Melissa Mittelman on why GitHub added management to its workforce: While the old times created a strong sense of camaraderie, employees didn’t know who to direct questions to, either about uncomfortable confrontations with colleagues or about their own performance. “Without even a minimal layer of management, it was difficult to have some of those conversations and to get people feeling like they understood what was expected of them, and that they were getting the support that they needed in order to do the best work,” says Avalos, who’s since been promoted to chief business officer, the only C-level position besides CEO.
Vladimir Oane explains holacracy: Holacracy is a system designed to move companies away from rigid corporate structures and toward decentralized management and dynamic composition. As envisioned, under a holacracy teams largely self-organize, and individuals operate with a fair amount of autonomy. Ideally, this puts work at the forefront and lets a company’s organizational structure support that work, rather than the other way around. As Tom Thomison, a partner at HolacracyOne — the company teaching this system — puts it, “Nothing gets in the way of the work.
James Whittaker on Google’s reaction to Facebook becoming more valuable to advertisers than Google: Larry Page himself assumed command to right this wrong. Social became state-owned, a corporate mandate called Google+. It was an ominous name invoking the feeling that Google alone wasn’t enough. Search had to be social. Android had to be social. You Tube, once joyous in their independence, had to be … well, you get the point. Even worse was that innovation had to be social.
Cluster schedulers promise us ease of deployment with ultimate scalability. We designed an ambitious challenge to test these promises: schedule one million containers. We call this the Million Container Challenge (C1M). HashiCorp prides itself on creating technically excellent software, and the C1M is a test to showcase this. We tested Nomad against the C1M to ensure that we meet the needs of our users at any scale. A cluster of five Nomad servers scheduled one million containers in less than five minutes, a rate of 3,750 containers per second.

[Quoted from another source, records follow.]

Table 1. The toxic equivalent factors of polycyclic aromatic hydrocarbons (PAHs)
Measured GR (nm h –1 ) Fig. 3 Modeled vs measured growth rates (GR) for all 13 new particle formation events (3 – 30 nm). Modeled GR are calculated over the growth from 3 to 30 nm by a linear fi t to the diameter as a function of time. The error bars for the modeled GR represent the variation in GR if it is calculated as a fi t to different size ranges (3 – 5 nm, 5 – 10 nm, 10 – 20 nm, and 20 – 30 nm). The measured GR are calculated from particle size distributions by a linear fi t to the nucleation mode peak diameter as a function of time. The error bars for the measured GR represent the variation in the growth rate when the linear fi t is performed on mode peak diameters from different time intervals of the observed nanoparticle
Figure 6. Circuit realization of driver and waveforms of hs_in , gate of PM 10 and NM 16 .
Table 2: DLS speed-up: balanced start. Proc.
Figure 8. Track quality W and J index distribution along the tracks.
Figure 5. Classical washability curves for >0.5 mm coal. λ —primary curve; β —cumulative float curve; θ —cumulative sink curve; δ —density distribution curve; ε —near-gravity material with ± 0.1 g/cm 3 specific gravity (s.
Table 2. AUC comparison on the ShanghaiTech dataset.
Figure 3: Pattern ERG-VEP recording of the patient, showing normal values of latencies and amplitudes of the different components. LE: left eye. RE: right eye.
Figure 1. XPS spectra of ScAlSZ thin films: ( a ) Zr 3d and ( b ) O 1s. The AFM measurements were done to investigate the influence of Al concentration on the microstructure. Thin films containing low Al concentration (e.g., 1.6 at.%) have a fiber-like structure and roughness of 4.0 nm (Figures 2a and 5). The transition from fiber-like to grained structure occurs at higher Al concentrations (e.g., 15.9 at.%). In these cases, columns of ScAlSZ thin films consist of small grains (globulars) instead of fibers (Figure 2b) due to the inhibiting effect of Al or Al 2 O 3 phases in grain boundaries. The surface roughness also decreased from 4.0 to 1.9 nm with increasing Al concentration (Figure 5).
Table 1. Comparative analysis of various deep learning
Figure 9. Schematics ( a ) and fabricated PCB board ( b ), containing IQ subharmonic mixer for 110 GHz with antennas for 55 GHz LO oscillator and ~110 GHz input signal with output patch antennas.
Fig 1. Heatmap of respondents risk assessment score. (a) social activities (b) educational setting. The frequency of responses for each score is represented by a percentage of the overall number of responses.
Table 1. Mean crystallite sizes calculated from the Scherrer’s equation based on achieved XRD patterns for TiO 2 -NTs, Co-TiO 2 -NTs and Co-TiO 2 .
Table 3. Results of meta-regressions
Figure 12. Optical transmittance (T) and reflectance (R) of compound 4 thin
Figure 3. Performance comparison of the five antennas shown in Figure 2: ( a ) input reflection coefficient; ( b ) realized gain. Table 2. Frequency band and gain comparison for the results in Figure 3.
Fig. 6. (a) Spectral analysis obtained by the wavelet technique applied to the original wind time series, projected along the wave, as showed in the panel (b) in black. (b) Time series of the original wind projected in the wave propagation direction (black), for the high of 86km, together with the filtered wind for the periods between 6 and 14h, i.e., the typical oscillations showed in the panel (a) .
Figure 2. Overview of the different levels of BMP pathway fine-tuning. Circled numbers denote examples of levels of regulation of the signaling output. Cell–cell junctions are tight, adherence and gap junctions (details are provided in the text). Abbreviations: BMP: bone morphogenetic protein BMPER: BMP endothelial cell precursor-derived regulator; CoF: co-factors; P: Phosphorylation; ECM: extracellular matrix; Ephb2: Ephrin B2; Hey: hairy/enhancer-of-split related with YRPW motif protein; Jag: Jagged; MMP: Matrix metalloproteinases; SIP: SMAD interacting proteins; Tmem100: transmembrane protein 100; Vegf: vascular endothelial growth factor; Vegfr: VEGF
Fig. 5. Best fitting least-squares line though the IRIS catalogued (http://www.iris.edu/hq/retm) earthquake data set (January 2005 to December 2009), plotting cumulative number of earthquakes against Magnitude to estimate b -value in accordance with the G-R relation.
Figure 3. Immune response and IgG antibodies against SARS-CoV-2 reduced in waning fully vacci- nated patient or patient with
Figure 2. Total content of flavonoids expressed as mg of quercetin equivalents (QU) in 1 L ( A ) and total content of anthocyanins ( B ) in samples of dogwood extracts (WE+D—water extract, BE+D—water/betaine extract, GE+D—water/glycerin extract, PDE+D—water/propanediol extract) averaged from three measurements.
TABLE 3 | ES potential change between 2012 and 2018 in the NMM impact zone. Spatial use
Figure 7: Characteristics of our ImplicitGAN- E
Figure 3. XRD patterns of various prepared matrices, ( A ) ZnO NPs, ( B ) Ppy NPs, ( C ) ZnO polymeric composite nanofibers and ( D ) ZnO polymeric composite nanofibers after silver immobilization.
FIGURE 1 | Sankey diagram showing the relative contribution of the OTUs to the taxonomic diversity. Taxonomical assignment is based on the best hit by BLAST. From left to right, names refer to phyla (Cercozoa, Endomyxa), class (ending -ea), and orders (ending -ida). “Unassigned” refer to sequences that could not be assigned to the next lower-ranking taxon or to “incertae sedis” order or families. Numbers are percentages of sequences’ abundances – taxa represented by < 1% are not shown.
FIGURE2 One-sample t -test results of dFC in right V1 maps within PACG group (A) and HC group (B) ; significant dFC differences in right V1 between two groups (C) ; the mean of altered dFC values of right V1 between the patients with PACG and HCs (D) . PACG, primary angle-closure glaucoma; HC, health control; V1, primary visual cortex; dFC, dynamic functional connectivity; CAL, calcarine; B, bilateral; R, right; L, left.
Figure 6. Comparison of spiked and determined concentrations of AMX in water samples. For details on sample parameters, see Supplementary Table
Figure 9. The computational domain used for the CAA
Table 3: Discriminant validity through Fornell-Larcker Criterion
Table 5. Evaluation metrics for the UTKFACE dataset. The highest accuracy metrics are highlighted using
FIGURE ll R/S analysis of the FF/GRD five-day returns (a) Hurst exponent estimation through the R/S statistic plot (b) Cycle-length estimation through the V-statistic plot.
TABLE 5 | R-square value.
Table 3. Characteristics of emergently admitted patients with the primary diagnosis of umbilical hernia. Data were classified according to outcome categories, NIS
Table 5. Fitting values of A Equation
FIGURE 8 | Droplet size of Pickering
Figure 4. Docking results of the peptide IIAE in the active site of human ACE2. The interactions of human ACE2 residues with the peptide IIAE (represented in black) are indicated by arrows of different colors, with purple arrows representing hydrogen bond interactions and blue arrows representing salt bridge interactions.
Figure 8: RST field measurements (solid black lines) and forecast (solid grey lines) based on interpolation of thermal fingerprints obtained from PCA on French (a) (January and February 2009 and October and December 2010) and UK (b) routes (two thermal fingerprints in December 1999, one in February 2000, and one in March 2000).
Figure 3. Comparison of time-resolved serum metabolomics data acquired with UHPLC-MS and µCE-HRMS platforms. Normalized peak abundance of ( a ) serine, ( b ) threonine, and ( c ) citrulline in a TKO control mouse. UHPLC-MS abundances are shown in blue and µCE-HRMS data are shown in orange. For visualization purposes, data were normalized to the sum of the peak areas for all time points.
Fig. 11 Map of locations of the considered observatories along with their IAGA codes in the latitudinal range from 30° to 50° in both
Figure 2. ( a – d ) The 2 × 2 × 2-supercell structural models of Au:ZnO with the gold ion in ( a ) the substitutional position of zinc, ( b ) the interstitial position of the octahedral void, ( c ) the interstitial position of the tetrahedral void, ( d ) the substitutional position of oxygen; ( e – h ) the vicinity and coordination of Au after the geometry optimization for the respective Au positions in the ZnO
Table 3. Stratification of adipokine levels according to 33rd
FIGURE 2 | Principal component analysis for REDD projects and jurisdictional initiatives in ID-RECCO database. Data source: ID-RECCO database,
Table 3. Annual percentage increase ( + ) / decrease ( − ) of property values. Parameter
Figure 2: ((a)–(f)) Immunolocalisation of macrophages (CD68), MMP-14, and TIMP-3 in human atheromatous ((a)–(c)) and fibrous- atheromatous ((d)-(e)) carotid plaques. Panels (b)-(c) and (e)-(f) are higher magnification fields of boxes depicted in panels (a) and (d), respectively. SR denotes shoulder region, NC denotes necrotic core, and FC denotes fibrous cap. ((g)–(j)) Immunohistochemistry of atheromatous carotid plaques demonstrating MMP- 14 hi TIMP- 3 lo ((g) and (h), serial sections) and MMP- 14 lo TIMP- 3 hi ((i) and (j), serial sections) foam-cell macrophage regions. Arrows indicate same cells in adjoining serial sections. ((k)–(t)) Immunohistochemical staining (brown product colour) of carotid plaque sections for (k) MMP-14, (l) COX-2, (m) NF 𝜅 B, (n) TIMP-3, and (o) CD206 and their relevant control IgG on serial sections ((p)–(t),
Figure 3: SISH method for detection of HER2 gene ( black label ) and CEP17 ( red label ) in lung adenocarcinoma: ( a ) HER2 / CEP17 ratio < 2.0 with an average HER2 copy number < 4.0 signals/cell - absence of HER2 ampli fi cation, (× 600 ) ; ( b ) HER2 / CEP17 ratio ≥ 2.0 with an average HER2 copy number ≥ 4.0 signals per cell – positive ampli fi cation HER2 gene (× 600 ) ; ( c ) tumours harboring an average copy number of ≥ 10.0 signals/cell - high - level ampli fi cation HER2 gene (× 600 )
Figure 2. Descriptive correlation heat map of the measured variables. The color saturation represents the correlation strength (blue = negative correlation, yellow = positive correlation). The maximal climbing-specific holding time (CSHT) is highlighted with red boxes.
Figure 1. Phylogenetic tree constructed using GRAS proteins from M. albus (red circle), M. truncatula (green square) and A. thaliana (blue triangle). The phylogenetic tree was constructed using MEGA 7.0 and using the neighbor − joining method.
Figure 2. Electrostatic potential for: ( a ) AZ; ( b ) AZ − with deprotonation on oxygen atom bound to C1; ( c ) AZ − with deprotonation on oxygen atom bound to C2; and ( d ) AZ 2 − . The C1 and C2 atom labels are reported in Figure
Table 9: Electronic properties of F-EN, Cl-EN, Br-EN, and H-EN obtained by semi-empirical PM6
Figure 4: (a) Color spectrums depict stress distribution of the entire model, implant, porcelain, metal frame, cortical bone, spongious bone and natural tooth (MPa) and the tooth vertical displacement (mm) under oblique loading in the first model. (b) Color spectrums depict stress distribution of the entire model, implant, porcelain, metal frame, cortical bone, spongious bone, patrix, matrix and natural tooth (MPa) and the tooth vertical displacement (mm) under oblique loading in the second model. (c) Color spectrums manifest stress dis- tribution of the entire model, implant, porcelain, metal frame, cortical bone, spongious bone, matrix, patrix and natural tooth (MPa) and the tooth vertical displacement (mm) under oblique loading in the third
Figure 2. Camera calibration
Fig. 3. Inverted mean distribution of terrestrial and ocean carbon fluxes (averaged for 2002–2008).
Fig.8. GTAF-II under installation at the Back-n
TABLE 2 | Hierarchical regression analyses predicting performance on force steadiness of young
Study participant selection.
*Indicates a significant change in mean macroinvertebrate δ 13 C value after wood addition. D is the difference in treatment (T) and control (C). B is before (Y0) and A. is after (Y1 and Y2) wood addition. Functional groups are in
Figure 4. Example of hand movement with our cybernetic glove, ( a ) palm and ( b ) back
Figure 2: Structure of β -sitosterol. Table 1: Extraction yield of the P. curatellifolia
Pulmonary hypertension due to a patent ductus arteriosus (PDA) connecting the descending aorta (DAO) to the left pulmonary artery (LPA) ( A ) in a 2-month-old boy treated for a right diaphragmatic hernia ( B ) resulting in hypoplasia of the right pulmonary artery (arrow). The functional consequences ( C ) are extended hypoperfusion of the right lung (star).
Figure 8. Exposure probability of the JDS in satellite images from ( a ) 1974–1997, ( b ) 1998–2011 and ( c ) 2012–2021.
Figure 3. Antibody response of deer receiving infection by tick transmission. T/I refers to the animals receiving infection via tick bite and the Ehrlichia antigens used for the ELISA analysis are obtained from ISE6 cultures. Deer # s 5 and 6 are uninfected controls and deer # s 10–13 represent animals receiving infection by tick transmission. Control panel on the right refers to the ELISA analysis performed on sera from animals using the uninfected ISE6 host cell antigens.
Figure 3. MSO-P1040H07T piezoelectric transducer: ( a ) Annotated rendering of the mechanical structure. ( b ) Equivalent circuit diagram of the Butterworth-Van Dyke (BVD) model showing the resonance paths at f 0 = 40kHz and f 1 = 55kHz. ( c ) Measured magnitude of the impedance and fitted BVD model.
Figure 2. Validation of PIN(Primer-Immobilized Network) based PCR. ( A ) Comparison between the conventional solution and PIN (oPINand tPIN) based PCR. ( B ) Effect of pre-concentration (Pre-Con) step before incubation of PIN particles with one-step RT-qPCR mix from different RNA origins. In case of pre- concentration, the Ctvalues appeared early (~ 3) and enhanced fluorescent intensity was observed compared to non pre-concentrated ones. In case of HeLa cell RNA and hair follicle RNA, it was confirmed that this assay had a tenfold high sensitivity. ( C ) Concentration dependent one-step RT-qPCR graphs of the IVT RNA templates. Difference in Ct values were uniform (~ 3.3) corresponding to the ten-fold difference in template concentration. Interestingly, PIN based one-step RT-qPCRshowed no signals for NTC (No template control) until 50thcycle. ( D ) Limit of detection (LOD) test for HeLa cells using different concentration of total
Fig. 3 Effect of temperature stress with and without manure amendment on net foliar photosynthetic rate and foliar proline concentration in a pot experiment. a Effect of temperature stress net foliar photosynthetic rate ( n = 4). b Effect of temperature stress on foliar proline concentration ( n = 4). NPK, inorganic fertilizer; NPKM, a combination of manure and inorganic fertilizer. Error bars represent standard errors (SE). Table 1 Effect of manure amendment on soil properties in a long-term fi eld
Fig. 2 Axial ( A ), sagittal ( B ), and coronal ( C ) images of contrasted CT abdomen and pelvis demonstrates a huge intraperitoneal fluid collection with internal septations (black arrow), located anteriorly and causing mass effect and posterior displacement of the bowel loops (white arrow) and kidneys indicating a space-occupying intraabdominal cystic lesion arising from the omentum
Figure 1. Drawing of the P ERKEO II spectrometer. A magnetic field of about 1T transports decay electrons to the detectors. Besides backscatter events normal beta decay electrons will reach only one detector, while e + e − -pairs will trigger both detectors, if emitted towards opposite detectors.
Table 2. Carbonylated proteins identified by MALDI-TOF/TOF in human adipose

Brett Slatner on the trials and tribulations of being a software engineering individual contributor, tech lead, and manager: I’ve been building software professionally for over 10 years now. I love what I do and I hope to be an old programmer someday. But along the way, I’ve encountered many terrible things that have made me hate my job. I wish that someone had given me a roadmap of what to expect earlier in my career, so when some new and unfortunate awfulness occurred that I wouldn’t have felt so alone and frustrated.